But when plastic is discarded, it almost always ends up in landfills. The COVID-19 pandemic worsened the world’s recycling crisis when families ordered toys en masse to combat lockdown boredom, and waste management systems were overwhelmed. LEGO has already implemented a reuse and recycling program that the company says saves up to 80% of the resources needed to create new bricks. Making their bricks 100% sustainable is a significant step toward carbon neutrality, and it could send a message to other major toy producers, like Mattel and Hasbro, that recycling traditional plastic isn’t enough.
Building Something New
“The biggest challenge on our sustainability journey is rethinking and innovating new materials that are as durable, strong, and high quality as our existing bricks and fit with LEGO elements made over the past 60 years,” said Tim Brooks, LEGO Group Vice President of Environmental Responsibility. “With this prototype, we’re able to showcase the progress we’re making.” The prototype is made of Polyethylene terephthalate (PET) plastic from discarded bottles.
LEGO says it will be a while before the new bricks are on shelves. The company says it’s still formulating the perfect PET, specifically figuring out how to achieve the same bright colors that builders have come to know and love. Additionally, pilot production is expected to take at least one year.
Last year, LEGO announced it would make a $400 million investmentinto sustainability initiatives, including removing single-use plastic bags from its packaging. CEO Niels B. Christiansen said that this investment is a response to a generation of kids crying out for urgent climate action. Brooks says that this innovation is just one more way LEGO is working to inspire that generation, “experimentation and failing is an important part of learning and innovation. Just as kids build, un-build, and rebuild with LEGO bricks at home, we’re doing the same in our lab.”

━━━━━━━━━━

§ Task item: Summarize the text about LEGO's recycled-plastic bricks in two sentences. The records have no connection to the text about LEGO's recycled-plastic bricks.

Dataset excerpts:
━━━━━━━━━━

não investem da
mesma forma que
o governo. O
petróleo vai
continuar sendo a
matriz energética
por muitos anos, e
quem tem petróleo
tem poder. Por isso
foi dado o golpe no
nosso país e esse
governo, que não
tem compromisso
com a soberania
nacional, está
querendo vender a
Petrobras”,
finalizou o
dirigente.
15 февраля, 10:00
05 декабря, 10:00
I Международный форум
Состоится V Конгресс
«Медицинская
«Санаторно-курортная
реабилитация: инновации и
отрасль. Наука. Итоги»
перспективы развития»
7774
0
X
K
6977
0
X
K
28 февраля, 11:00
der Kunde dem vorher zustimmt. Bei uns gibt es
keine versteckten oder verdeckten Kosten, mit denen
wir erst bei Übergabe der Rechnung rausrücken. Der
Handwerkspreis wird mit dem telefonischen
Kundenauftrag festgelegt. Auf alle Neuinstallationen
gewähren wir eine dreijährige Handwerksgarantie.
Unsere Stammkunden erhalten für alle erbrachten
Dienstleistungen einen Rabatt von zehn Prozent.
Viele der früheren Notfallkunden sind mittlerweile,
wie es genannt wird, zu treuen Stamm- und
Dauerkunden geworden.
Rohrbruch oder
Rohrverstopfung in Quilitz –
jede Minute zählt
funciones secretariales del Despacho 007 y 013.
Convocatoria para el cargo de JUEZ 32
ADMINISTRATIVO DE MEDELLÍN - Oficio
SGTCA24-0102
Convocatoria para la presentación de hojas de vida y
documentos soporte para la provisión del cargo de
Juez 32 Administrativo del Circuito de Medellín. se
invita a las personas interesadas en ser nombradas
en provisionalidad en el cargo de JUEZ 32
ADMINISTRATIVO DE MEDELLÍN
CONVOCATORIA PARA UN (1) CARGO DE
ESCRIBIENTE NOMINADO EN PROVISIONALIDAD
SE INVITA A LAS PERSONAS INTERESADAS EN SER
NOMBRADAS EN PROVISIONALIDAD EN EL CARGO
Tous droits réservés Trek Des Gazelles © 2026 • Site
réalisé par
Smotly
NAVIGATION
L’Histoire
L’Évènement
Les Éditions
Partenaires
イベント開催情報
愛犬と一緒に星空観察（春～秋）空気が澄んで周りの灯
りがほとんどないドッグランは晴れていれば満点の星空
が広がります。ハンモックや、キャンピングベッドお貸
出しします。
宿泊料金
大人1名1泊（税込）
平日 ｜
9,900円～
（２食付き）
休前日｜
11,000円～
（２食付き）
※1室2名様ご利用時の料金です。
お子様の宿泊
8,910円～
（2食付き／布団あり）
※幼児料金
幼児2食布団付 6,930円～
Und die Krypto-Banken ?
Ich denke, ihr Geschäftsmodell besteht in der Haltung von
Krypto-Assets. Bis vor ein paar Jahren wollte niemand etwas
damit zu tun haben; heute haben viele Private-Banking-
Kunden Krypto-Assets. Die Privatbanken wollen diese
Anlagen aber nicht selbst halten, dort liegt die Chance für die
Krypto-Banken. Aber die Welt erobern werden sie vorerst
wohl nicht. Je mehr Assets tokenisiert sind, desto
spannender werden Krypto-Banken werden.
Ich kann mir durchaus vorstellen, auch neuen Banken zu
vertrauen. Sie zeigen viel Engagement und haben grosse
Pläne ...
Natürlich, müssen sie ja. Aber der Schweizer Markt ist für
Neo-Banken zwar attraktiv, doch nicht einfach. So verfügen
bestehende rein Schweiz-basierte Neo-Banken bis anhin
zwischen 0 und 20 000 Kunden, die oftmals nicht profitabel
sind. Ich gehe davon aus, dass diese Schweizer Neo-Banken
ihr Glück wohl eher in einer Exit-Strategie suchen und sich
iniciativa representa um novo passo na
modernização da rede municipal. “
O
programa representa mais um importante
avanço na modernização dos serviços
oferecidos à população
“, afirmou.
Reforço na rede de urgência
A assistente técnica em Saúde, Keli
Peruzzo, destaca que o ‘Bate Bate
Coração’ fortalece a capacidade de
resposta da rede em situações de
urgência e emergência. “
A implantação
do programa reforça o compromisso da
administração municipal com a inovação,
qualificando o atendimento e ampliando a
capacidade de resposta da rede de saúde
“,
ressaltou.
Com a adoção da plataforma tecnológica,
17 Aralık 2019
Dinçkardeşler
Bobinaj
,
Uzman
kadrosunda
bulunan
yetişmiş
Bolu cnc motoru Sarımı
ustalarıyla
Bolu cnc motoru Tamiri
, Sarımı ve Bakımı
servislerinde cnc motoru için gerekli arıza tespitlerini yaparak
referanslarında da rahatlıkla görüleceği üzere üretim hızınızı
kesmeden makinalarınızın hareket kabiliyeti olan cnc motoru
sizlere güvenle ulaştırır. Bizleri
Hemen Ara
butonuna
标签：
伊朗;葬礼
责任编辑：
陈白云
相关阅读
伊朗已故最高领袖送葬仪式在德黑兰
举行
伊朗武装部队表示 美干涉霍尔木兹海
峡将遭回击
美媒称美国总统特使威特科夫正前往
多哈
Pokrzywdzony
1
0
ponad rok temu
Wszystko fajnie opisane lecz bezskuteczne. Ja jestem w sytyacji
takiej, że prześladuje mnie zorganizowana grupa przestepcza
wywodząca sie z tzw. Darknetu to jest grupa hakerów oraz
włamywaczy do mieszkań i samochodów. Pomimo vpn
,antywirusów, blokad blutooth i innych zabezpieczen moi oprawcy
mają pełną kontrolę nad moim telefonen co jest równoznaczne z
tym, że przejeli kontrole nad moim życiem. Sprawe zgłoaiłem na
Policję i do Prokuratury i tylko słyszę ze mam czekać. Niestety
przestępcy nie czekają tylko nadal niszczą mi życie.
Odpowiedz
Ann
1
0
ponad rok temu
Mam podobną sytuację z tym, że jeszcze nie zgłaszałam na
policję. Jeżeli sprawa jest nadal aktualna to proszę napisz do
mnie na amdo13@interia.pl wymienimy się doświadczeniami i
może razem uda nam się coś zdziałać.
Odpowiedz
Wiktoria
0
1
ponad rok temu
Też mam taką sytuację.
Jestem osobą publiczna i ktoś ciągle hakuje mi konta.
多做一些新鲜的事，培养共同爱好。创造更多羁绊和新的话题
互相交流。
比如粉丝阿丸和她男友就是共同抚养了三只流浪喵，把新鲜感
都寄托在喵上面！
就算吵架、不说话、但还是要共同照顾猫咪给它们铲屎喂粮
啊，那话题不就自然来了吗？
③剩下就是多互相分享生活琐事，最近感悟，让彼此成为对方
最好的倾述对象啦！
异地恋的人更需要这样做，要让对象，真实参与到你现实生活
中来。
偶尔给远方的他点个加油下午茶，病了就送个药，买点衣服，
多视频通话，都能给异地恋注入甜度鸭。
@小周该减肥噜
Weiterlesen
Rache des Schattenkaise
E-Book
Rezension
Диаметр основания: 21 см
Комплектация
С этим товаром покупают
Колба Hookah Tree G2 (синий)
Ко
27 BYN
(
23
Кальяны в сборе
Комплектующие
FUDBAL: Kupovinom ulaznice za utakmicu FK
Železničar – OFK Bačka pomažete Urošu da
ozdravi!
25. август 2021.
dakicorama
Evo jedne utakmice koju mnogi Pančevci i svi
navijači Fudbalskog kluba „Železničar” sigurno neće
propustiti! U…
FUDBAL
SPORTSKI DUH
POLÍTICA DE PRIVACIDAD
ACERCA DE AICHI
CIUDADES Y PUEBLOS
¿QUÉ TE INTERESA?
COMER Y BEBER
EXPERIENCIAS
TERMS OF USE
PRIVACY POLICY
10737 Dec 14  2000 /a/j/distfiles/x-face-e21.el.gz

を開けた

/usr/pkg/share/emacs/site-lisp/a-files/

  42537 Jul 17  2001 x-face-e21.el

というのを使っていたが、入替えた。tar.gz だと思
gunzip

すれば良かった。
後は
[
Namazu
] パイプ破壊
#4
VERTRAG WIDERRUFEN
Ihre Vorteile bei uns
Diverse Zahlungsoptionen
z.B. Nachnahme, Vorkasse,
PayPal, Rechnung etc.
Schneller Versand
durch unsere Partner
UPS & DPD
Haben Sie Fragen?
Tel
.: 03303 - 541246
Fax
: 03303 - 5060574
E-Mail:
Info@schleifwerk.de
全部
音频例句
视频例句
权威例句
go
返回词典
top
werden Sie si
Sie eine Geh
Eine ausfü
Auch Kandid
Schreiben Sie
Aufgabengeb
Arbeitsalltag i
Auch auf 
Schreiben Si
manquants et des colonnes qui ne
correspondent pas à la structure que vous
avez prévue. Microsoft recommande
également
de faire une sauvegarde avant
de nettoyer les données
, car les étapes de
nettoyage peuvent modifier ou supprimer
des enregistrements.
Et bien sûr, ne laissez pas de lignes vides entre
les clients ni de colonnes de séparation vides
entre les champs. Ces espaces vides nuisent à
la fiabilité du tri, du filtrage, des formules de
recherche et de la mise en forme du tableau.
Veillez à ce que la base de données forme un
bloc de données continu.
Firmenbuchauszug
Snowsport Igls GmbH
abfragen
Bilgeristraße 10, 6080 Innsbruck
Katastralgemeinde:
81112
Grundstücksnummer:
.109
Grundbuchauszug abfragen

━━━━━━━━━━

§ Response to this task: LEGO has made a prototype brick from PET plastic taken from discarded bottles, and making its bricks 100% sustainable could signal to other major toy producers that recycling traditional plastic isn't enough. The new bricks won't reach shelves for a while, because the company is still working out how to achieve the same bright colors and expects pilot production to take at least one year.